WHAT TO PRODUCE: In the piece on the Rizzo statue, reproduce the portion between "The inspiration for" and "throughout the country.", inclusive, swapping "petition" for "appeal".

(SELECTED EXTRACT Opens)

Asa Khalif, one of the BLM representatives, explained to Philadelphia Magazine his reasoning for putting a KKK mask on the Rizzo statue:

He was a racist bigot. He was the king of bigots, and this is his crown, the KKK mask, and I think it’s a hell of a match.

The inspiration for Khalif's actions seems to have been an online petition started 11 days prior by another Black Lives Matter activist, Erica Mines. Mines's petition, #FrankRizzoDown, details some of Rizzo's controversial conduct during his tenure as Philadelphia police commissioner and mayor, citing it as grounds to have the statue removed:

According to the petition:

Frank Rizzo's racist relationship towards Philadelphia's African-American community has always been one of violence, devastation and despair. Two of his most violent legacies to date involve members of Philadelphia's local chapter of the Black Panther Party being publicly stripped. The display of their naked bodies appeared on the Daily News' front page in August 1970, while the organization was preparing for a Peoples Revolution Convention to address police violence in the city and throughout the country.

[...]

Frank Rizzo publicly made racist comments about Philadelphia's African-American communities; he openly used the term "niggers" when referencing black Philadelphians. Rizzo actively supported the historically racist views, values, and practices of Philadelphia's Police Department, which has left a lasting legacy of brutality and violence against the African American citizens of the city.

The removal of this statue would be the first step in acknowledging Rizzo's crimes against the African-American community. It would be a much needed step towards truth and reconciliation, and holding police accountable for misconduct. This is something that is long overdue in this city. The removal of the Rizzo statue would also remove the constant reminder that our city actively supported a racist demagogue and then immortalized him as someone worthy of honor.

As of 10:00 a.m. on Monday, #FrankRizzoDown currently has 1,164 of the 2,000 signatures needed. Meanwhile, another petition was started to keep the statue up, which argues that Rizzo was quite the opposite of a racist and a bigot:

Rizzo was personally responsible for promoting several African-American officers during his tenure as commissioner. As deputy police commissioner, he ended practices that had kept African American officers from manning patrol cars, after Philadelphia's first African-American police captain, James Reaves, had accused the department of being racially biased. It was during Rizzo's tenure as deputy commissioner that black and white officers assigned to the city's African American neighborhoods worked in tandem in an attempt to reduce friction between civilians and police forces. As commissioner, Rizzo's department had one of the largest percentages of African American officers among large U.S. police departments, with 20% in 1968, at a time when other departments had little if any success in recruiting African-Americans.

Right now, the pro-statue petition has 3,121 of 5,000 necessary signatures. Jim Kenney, Philadelphia's current mayor, made clear that a decision regarding the Rizzo statue would not be made lightly. 

"The late Mayor Rizzo means something, both good and bad, to many more Philadelphians than that," Kenney said in a statement. "I'm happy to have a dialogue about the future of Rizzo's likeness in relation to its location, but that dialogue won't be started and finished over a few days and a few hundred signatures."

Local police eventually took the mask off the statue, but it appears the controversy surounding Rizzo's likeness is far from over.

(SELECTED EXTRACT Closes)
(INFORMATION GIVEN Opens)

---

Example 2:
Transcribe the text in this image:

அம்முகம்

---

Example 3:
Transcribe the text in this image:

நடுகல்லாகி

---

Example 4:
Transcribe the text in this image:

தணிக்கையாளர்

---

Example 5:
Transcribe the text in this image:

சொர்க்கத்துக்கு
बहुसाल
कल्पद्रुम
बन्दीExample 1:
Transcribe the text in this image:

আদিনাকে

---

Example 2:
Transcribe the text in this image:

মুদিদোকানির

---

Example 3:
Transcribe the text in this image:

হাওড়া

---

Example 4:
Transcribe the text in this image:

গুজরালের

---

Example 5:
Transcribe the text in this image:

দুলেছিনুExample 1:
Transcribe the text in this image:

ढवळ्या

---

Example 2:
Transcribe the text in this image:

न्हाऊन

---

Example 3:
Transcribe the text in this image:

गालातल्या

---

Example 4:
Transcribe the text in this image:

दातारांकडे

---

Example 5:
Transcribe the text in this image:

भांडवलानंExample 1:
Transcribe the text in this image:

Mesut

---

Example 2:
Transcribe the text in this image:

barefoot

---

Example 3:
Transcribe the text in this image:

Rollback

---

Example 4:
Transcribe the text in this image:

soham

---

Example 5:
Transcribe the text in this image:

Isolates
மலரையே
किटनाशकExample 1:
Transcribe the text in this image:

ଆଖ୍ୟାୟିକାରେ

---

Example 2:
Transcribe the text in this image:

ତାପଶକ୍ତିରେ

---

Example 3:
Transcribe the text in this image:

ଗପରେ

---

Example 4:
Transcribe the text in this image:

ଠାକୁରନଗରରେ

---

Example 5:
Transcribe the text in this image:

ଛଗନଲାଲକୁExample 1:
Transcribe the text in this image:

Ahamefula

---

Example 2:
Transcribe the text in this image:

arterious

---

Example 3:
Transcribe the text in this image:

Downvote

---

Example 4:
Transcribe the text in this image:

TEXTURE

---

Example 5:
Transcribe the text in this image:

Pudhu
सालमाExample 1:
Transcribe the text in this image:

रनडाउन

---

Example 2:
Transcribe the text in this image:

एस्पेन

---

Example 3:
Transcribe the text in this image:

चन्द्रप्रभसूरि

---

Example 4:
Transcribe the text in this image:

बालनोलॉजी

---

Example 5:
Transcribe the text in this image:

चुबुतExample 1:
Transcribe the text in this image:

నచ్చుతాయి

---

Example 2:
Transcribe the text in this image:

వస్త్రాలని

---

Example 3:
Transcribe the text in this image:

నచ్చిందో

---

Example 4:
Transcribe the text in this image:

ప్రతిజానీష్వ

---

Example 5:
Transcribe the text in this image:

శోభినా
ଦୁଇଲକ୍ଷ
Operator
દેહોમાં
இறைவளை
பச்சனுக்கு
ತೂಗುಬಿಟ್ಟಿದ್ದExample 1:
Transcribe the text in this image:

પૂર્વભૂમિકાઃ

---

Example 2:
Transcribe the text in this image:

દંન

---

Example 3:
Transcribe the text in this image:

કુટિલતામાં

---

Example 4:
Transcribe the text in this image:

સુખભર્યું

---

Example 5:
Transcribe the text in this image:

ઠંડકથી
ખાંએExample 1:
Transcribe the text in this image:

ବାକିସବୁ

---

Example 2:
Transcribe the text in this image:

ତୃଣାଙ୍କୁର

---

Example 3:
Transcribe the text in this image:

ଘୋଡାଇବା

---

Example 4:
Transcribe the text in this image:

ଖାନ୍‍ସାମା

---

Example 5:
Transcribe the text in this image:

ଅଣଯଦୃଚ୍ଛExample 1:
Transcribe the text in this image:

(INFORMATION GIVEN Closes)

COMPLETED TASK:
The inspiration for Khalif's actions seems to have been an online appeal started 11 days prior by another Black Lives Matter activist, Erica Mines. Mines's appeal, #FrankRizzoDown, details some of Rizzo's controversial conduct during his tenure as Philadelphia police commissioner and mayor, citing it as grounds to have the statue removed:

According to the appeal:

Frank Rizzo's racist relationship towards Philadelphia's African-American community has always been one of violence, devastation and despair. Two of his most violent legacies to date involve members of Philadelphia's local chapter of the Black Panther Party being publicly stripped. The display of their naked bodies appeared on the Daily News' front page in August 1970, while the organization was preparing for a Peoples Revolution Convention to address police violence in the city and throughout the country.